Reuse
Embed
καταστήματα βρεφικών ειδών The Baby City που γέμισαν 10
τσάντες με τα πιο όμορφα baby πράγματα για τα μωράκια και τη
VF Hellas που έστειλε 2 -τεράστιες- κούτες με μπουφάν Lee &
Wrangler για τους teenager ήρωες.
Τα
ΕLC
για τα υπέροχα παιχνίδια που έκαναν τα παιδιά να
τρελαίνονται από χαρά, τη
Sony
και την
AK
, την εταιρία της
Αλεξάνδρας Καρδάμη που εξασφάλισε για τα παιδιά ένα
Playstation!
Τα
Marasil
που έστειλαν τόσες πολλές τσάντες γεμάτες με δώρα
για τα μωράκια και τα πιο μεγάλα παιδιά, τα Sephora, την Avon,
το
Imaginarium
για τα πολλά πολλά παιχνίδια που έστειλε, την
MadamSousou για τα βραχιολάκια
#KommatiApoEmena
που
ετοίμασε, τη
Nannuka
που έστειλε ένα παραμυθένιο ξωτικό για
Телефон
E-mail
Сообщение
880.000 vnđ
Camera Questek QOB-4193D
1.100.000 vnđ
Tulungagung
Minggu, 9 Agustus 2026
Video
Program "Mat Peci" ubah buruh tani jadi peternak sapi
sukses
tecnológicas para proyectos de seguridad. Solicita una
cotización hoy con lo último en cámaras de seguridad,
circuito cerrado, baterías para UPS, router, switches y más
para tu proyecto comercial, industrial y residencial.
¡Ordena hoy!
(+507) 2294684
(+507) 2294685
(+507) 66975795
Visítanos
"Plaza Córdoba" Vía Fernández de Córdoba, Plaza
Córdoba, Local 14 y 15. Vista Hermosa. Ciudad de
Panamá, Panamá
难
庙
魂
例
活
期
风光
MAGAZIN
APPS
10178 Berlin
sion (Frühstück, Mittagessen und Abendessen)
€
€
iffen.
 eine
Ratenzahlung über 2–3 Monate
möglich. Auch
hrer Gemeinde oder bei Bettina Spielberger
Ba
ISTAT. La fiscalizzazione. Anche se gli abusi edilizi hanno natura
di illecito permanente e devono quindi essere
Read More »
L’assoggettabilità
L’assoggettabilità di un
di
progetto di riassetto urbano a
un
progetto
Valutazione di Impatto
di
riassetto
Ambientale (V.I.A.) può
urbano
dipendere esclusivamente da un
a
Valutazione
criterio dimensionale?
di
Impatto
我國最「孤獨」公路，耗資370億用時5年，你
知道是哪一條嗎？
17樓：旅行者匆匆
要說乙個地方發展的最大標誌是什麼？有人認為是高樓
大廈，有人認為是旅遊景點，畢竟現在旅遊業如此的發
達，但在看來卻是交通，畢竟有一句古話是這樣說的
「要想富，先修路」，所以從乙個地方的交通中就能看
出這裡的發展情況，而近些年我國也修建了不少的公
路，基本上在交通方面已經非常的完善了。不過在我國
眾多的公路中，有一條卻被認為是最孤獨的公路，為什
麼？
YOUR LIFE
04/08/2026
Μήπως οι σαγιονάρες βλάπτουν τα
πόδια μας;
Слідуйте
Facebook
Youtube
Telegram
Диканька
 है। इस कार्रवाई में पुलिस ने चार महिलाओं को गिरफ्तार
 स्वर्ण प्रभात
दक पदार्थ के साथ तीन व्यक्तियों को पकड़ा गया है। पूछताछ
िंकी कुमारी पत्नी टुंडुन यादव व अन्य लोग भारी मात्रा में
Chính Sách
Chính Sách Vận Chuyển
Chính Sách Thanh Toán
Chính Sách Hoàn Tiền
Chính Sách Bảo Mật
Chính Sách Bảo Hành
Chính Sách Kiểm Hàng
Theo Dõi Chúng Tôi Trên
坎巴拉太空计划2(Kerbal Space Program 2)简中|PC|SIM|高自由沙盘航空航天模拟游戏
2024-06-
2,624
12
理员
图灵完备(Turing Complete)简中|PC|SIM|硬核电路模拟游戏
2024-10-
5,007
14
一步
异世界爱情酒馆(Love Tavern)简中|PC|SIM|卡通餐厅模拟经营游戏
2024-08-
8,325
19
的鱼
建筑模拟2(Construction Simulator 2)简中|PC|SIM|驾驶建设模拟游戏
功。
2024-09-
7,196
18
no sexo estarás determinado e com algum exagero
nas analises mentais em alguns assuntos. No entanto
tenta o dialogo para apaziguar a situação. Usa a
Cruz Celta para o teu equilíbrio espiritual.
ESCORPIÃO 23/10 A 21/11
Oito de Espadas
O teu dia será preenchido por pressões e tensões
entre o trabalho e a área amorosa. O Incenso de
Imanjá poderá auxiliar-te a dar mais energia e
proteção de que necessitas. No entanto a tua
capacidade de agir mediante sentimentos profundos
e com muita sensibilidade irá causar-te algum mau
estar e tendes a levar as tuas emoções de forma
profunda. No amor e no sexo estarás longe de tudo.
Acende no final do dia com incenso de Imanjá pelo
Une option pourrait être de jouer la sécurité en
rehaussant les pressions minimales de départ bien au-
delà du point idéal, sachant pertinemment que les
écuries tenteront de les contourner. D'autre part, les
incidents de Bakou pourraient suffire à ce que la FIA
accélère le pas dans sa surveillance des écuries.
- - - -
-- Brief --
Scan the entries above for the word "riassetto", then copy every line in which it occurs.

-- Final answer --
progetto di riassetto urbano a
riassetto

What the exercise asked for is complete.